Based on my understanding of memory ordering, the following could happen:
When thread A cancels the first source, it marks the cancelation state for that source as "canceled" and then emplaces its cancelation promise. Because the second source is in a hierarchy with the first source, fulfilling this promise causes this continuation to run inline on thread A, which marks the cancelation state for the second source as "canceled."
However, because CancelationState::isCanceled uses loadRelaxed, it is possible that thread B reads second.isCanceled() == true and first.isCanceled == false; even though the stores are ordered first --> second on thread A, the relaxed load on thread B won't force any synchronization with the system. It is permissible in the memory model for thread B to read second.isCanceled without being synchronized with all the things that happened before the second source was cancelled in thread A. (The best explanation of this for me was the last example, "Mixing Memory Models" on this page: https://gcc.gnu.org/wiki/Atomic/GCCMM/AtomicSync)
Tenant migrations and resharding code wants to rely on the ordering of cancelation sources in a hierarchy to be consistently visible to other threads; I think this goal makes sense and we should forbid reading this inconsistent state.
Thanks to max.hirschhorn for finding this and working through the memory model examples with me.
Acceptance Criteria:
isCanceled() uses load instead of loadRelaxed.

→ **ENTRIES SHOWN**
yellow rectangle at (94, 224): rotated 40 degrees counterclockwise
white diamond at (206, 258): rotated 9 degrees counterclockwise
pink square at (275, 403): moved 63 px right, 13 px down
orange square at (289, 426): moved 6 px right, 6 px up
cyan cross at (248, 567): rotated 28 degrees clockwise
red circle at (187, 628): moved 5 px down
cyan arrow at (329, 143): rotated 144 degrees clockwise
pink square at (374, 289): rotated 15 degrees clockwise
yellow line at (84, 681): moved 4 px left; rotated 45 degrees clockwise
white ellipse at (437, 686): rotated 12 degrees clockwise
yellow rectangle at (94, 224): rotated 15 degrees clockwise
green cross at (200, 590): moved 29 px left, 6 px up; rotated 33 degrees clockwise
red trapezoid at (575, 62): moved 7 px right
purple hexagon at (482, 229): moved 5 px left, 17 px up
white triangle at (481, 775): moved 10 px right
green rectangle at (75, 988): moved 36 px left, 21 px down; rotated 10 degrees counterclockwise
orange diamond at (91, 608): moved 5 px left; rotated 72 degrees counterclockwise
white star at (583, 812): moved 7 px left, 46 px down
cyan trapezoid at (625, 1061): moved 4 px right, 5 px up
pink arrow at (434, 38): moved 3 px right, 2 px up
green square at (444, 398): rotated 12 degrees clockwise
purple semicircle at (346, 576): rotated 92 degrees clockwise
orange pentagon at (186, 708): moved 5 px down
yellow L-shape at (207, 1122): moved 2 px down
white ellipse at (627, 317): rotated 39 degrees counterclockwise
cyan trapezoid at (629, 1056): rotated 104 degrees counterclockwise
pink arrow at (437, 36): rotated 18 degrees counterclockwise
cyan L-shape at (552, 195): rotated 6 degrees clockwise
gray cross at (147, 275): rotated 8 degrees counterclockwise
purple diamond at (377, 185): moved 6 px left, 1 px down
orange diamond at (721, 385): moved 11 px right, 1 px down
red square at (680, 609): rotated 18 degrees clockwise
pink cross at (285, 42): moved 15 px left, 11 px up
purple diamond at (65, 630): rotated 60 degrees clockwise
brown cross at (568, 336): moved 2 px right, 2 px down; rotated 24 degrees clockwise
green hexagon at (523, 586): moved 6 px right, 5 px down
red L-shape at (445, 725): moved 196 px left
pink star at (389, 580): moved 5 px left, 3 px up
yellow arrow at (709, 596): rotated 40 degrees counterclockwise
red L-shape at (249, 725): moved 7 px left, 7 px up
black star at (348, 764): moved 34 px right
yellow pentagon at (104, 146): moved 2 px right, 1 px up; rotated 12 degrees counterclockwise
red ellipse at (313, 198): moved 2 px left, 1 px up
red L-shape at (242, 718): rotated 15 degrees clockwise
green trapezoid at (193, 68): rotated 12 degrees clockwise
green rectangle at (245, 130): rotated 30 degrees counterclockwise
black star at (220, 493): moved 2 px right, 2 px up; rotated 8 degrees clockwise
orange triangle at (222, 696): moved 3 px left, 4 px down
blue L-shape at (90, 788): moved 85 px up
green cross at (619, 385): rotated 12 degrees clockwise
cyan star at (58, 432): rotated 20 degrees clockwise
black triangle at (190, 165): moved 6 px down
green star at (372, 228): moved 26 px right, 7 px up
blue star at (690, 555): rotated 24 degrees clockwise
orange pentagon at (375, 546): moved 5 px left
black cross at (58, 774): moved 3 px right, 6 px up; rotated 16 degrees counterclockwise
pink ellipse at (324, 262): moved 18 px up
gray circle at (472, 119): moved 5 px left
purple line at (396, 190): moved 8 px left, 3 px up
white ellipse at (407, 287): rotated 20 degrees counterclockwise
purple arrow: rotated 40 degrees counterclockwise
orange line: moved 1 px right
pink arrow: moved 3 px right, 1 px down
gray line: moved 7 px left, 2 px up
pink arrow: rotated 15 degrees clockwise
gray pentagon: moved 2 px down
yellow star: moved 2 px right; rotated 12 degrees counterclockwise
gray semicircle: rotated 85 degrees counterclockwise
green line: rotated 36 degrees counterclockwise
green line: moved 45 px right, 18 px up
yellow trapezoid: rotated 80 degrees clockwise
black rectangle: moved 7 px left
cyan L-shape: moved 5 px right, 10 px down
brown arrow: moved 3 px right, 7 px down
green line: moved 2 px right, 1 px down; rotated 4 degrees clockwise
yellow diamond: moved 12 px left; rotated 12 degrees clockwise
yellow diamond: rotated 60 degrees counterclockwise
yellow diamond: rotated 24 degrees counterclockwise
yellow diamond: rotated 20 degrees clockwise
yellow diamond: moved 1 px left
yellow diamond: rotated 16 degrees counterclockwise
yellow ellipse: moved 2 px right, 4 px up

→ **EXERCISE GOAL**
Using the text on cancelation state ordering, answer:
(a) What kind of load does CancelationState::isCanceled use that makes the inconsistent read possible?
(b) Which code wants to rely on the ordering of cancelation sources in a hierarchy being consistently visible to other threads?
(c) Who is thanked for finding this problem?

→ **RESULT OF THE EXERCISE**
(a) loadRelaxed
(b) Tenant migrations and resharding code
(c) max.hirschhorn